Maroc : la FIDH lutte pour faire régulariser 9000 migrants

Le Maroc, qui constitue une terre d’accueil pour les migrants issus de l’Afrique subsaharienne, régularise depuis 2014 de plus en plus de migrants. Ce qui n’est pas suffisant pour les organisations non gouvernementales qui souhaitent une régularisation de tous les migrants.

Le Maroc tente de faire face à l’afflux massif de migrants subsahariens sur son sol. En 2014, sur 27 000 demandeurs de régularisation, 18 000 migrants ont obtenu des papiers.
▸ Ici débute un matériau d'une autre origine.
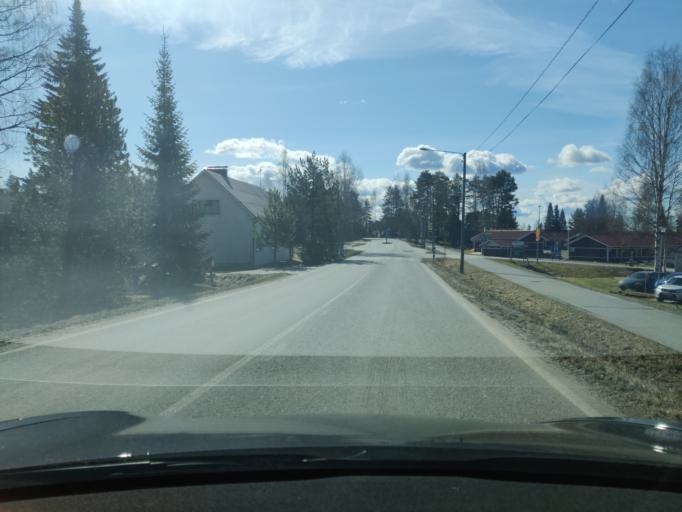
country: FI
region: Northern Savo
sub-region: Kuopio
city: Vehmersalmi
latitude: 62.7652
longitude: 28.0209
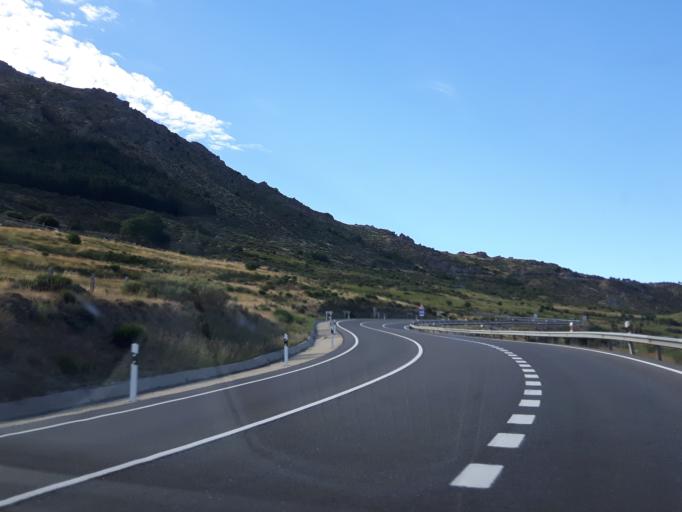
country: ES
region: Castille and Leon
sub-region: Provincia de Avila
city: Mengamunoz
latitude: 40.4882
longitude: -5.0094
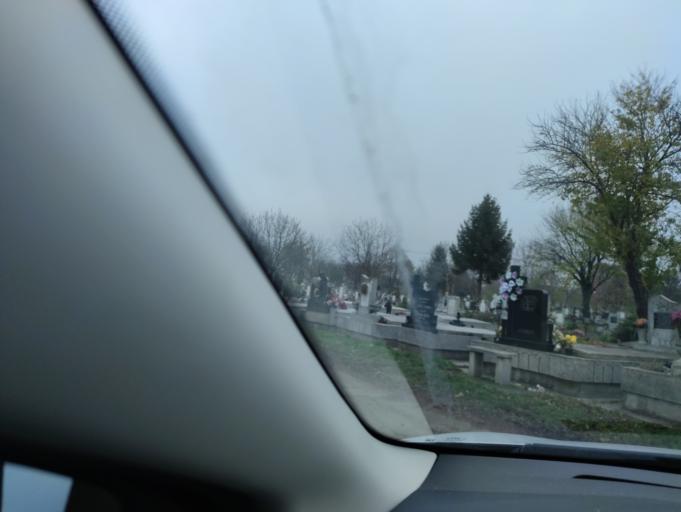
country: RO
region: Bihor
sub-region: Comuna Biharea
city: Oradea
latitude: 47.0374
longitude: 21.9241
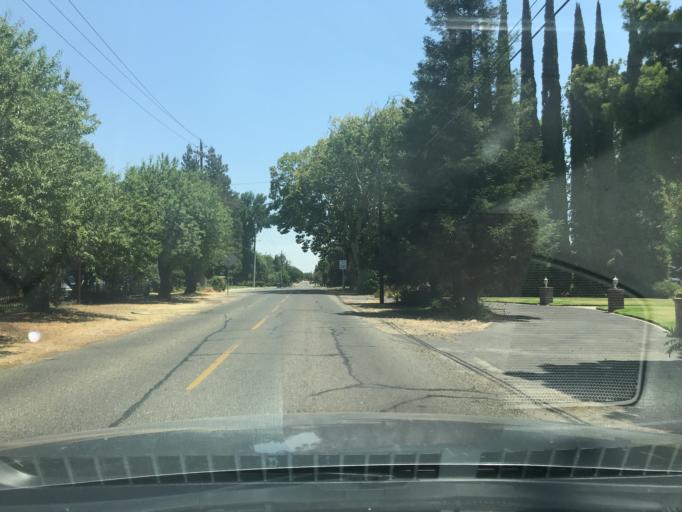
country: US
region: California
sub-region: Merced County
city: Atwater
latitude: 37.3641
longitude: -120.6067
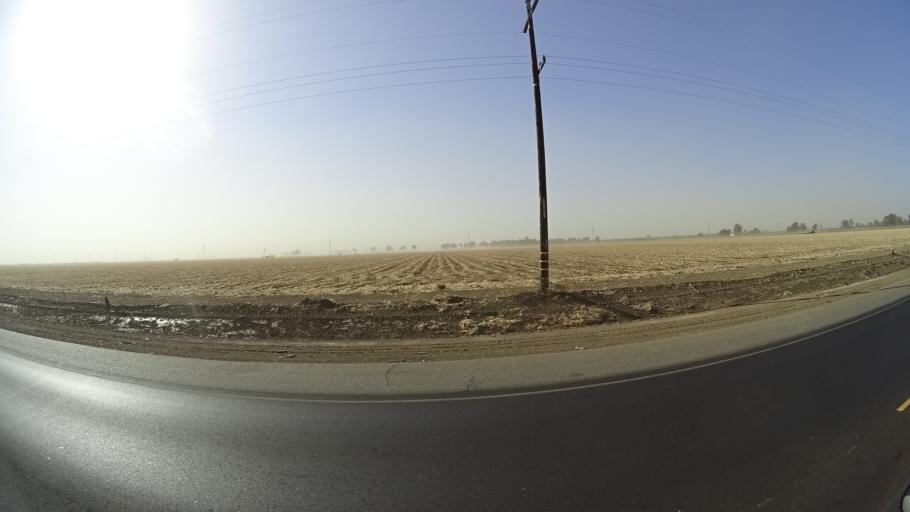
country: US
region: California
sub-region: Yolo County
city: Woodland
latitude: 38.7818
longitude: -121.7285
La Fédération internationale des ligues des droits de l’Homme (FIDH) estime que le gouvernement marocain peut mieux faire en régularisant les 9 000 migrants restants, selon RFI.

La secrétaire générale de la FIDH, Amina Bouayach demande à la Commission marocaine de recours de traiter les dossiers des migrants refusés. En effet, ces migrants ont la possibilité de faire un recours administratif lorsque leur dossier a été rejeté. Le gouvernement marocain précise que « ces dossiers sont en cours d’examen et de finalisation ».

La FIDH accuse le Maroc d’atteintes aux droits des migrants. Elle dénonce des opérations massives d’arrestation comme celle de février où des centaines de personnes ont été évacuées dans le nord-est du pays. Selon le gouvernement, ces arrestations ont été faites afin de « soustraire les migrants qui vivaient dans des conditions inhumaines des mains des réseaux mafieux ».

Le Maroc, frontière des enclaves espagnoles de Ceuta et Melilla, où plusieurs migrants tentent chaque jour de regagner l’Europe, est confronté, depuis des années, à cette immigration de masse malgré la construction de grilles le long des frontières avec l’Espagne. Un phénomène que peine à enrayer le royaume chérifien.